Introducing these measures will 'provide transparency and certainty for all parties and are designed to ensure that the amount of legal work done is proportionate to the value of the claim'.
The measure is in line with Sir Rupert Jackson's proposal for a universal fixed costs regime to capture all claims worth up to £250,000. Professor Dominic Regan, leading expert in the field of civil procedure, has acknowledged there is "inexorable pressure to roll out fixed costs" and that the reform would reduce the pressure brought by costs management and would avoid prolonged disputes about the level of costs.

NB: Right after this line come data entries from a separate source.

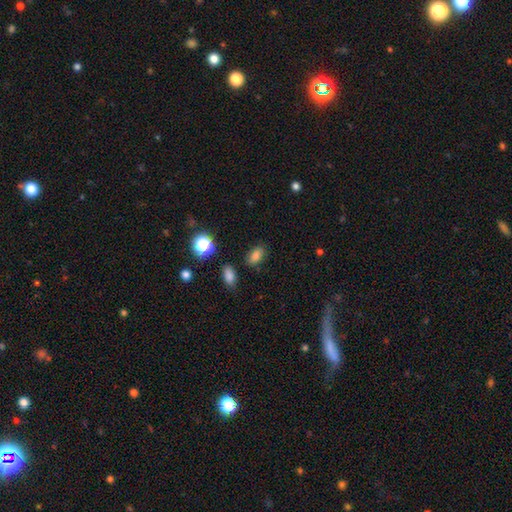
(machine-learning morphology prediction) Smooth or featured? Predicted: smooth (p=0.77). How rounded? Predicted: in between (p=0.85). Merging? Predicted: none (p=0.82).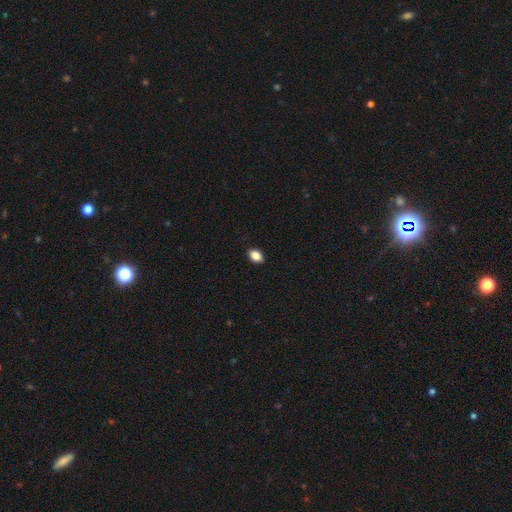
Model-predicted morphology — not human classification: A smooth galaxy with no disk features (87%) that is in between round and cigar-shaped (82%).

Vote fractions:
- Smooth or featured? smooth: 87% / star or artifact: 9% / featured or disk: 4%
- How rounded? in between: 82% / round: 16% / cigar-shaped: 1%
- Merging? none: 89% / minor disturbance: 8% / major disturbance: 2% / merger: 1%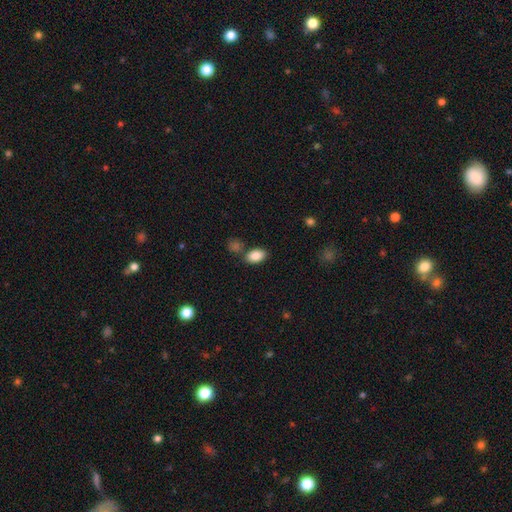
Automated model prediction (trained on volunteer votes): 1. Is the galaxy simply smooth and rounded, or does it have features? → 87% smooth, 7% star or artifact, 5% featured or disk.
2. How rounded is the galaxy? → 91% in between, 8% round, 2% cigar-shaped.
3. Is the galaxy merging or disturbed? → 75% none, 11% minor disturbance, 11% merger, 3% major disturbance.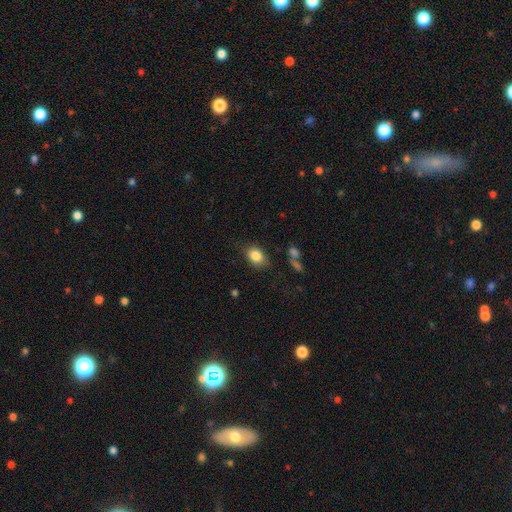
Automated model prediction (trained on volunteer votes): Overall: smooth (85%). How rounded: in between (72%). Merging: none (77%).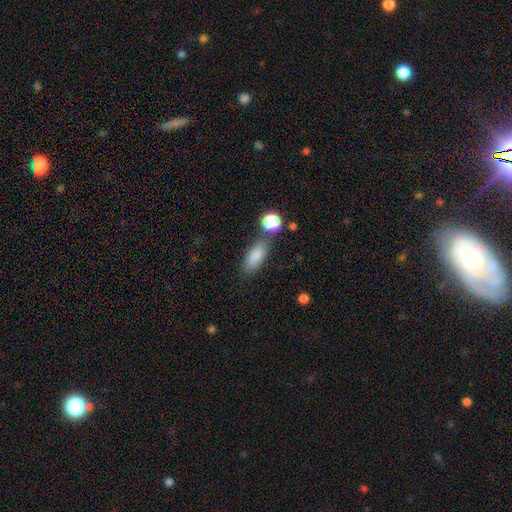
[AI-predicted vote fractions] The model was most divided on "how rounded": in between: 76%, cigar-shaped: 20%, round: 5%. More confident: smooth or featured — smooth (84%); merging — none (73%).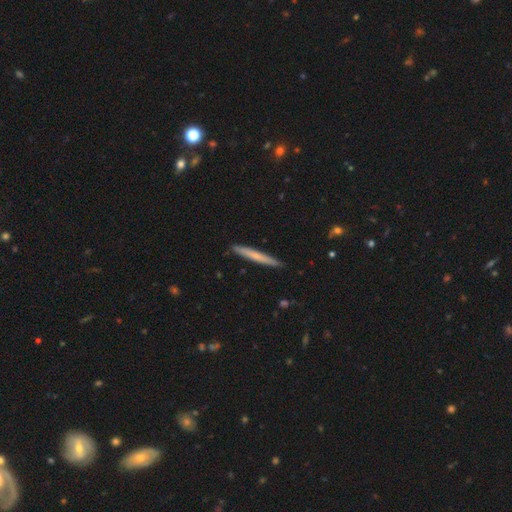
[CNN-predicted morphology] Smooth or featured? smooth (59%)
How rounded? cigar-shaped (97%)
Merging? none (90%)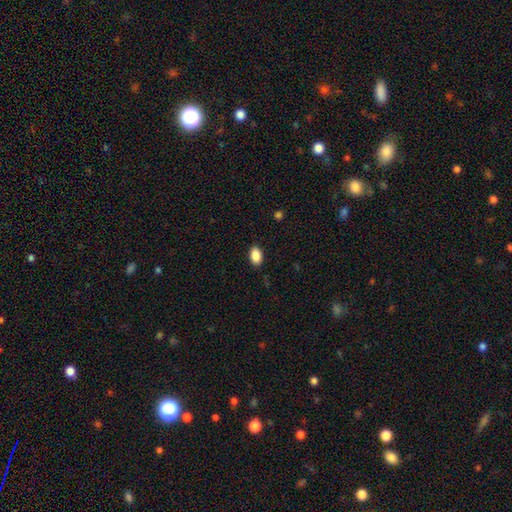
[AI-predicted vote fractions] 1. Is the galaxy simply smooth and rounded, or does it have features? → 89% smooth, 8% star or artifact, 4% featured or disk.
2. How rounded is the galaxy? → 91% in between, 8% round, 2% cigar-shaped.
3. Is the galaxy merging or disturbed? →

However Regan believes the scope of Jackson's reform is too broad to implement from the outset and instead there should be "a pilot scheme in a clearly defined category of claims" worth up to £75,000. Additionally, the proposals currently shed no light upon 'proportionality' in cases worth more than the fixed costs limit.
The Government has also confirmed it will build on the recommendations of Lord Justice Briggs and establish a new online court system to enable non-injury cases to be dealt with in a more time and cost effective manner. The Lord Chancellor has made it clear the Government is "committed to investing more than £700 million to modernise courts and tribunals".
The online court system would see lawyers being excluded and instead court staff would oversee administration of justice and seek to resolve claims via telephone mediation. Judicial time would be reserved for the most complex cases.
The MoJ has said: "When hearings are required, they may be held over the telephone or video conference, focusing court resources on the most complex and difficult cases. This will mean that cases should reach a quick resolution".
The reforms outlined in the consultation paper are based on three core principles that the system must be just, proportionate and accessible as the MoJ wants to ensure that our courts and tribunals 'always deliver swift and certain justice for everyone'. The consultation will end on 27 October.